La Chiesa di Modena-Nonantola è pronta ad accogliere un nuovo sacerdote.
Sabato 18 settembre, Luca Piacentini giungerà alla tappa più importante del suo cammino: nella chiesa di Sant’Agostino, dove lo scorso 24 ottobre fu ordinato diacono, riceverà l’ordinazione presbiterale per l’imposizione delle mani dell’Arcivescovo Erio Castellucci. La celebrazione avrà inizio alle 20.30 e, per ragioni organizzative legate al rispetto delle norme anti-Covid, sacerdoti e diaconi che intendono partecipare dovranno comunicarlo entro mercoledì scrivendo una mail a segreteria@modena.chiesacattolica.it o telefonando al numero 059 2133881.
Luca Piacentini, 35 anni, è originario della parrocchia di San Bartolomeo Apostolo a Formigine, dove il giorno successivo all’ordinazione presiederà la sua prima Messa alle 11.30, e ha maturato la vocazione al termine degli studi universitari; laureato in Ingegneria informatica, durante le prime esperienze lavorative ha ricevuto e accolto la chiamata del Signore: «Avevo 28 anni – racconta – e in quel momento tutto stava andando “a gonfie vele”. Lavoravo a Maranello e nei colleghi avevo trovato una seconda famiglia, dopo una prima esperienza più difficile a Reggio Emilia; in più ero impegnato al sabato pomeriggio in un’associazione di volontariato con ragazzi diversamente abili. A Formigine avevo sempre frequentato attivamente la parrocchia, molto prima di laurearmi, tra catechismo, gruppo del presepe, centri estivi, doposcuola, campeggi, pranzi e cene; conoscevo bene suor Piera Doninelli, responsabile dell’oratorio, oltre a parroco e viceparroco di allora, don Giuliano Gazzetti e don Filippo Serafini. In parrocchia ho dunque trovato tanti amici e respirato un clima familiare, avvicinandomi sempre più al Signore. In un breve lasso di tempo, verso la fine del 2014, ho ricevuto tanti piccoli input, da diverse persone, che trovavano una corrispondenza in ciò che provavo dentro di me. Così, a settembre del 2015, ho pensato seriamente di entrare in Seminario. Non era una scelta semplice, perché sapevo bene quello che lasciavo, ma al tempo stesso era anche una scelta in continuità: se il Signore voleva che prendessi questa strada, mi avrebbe fatto ritrovare tutto e ancor più di quello che avevo prima».
Nel cammino in Seminario, Piacentini ha vissuto anche momenti di prova: «Di fronte ai dubbi o al senso di inadeguatezza che poteva sopraggiungere, quando mi mettevo in discussione, ho sempre trovato ascolto e sostegno.

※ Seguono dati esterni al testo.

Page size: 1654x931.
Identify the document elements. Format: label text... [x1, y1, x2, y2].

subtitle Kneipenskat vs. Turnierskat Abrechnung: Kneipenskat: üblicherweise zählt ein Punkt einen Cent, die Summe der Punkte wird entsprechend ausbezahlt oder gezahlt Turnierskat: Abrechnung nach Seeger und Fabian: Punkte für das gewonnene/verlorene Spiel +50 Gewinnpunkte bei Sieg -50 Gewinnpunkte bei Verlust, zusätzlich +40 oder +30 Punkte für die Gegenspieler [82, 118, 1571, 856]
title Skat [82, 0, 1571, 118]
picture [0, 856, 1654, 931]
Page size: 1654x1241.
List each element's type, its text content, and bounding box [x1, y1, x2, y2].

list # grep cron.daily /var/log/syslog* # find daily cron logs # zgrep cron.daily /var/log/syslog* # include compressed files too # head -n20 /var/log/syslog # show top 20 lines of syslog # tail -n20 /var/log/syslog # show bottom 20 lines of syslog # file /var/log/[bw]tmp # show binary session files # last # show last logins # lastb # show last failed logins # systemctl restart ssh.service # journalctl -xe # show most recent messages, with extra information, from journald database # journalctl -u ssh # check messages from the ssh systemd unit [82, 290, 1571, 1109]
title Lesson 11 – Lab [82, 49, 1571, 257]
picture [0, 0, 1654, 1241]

C’era sempre qualcuno che mi riconfermava: gli amici e tutti i formatori, a partire da don Federico Pigoni e don Maurizio Trevisan. In quel momento ho capito che il Signore ci vede in maniera diversa da come noi ci vediamo. C’è un’immagine simpatica, che in questo senso mi ha fatto sorridere e riflettere: durante il primo lockdown per l’emergenza Covid-19, quando è stato deciso di farci tornare a casa per evitare il contagio, è nato mio nipote Matteo; in una videochiamata l’ho visto piangere a dirotto in braccio al marito di mia sorella, che invece aveva il sorriso. Mi sono detto che, in un certo senso, è così anche per noi: il Signore ci lascia sfogare, scontrare con le difficoltà della vita e della vocazione, ma magari sorride mentre noi vediamo tutto buio e pesante; Lui guarda ogni cosa da un punto di vista diverso rispetto al nostro, con più leggerezza e con tenerezza».
Don Luca Piacentini ha discusso venerdì la tesi di baccellierato «La santificazione del lavoro in san Josemaría Escrivá» ed esposto la “ lectio coram” sempre dedicata al tema della santificazione del lavoro, con aspetti biblici, storici e dogmatici: «Già prima di entrare nel mondo del lavoro mi ero interessato alla figura di san Josemaría, lo invocavo come santo e protettore, mi ritrovavo nei suoi scritti. Mi piacevano il suo stile diretto, ironico e tagliente, che forse oggi definiremmo tradizionale ma con una sensibilità moderna, e le sue idee in merito al rapporto tra i cristiani e la società: la condivisione con gli altri “dall’interno”, non esibendo l’etichetta di cattolico, l’apostolato di amicizia e di confidenza, che mi sembrava di aver vissuto nella mia esperienza lavorativa, e l’integrazione armonica tra fede e vita, un aspetto che ritengo molto attuale».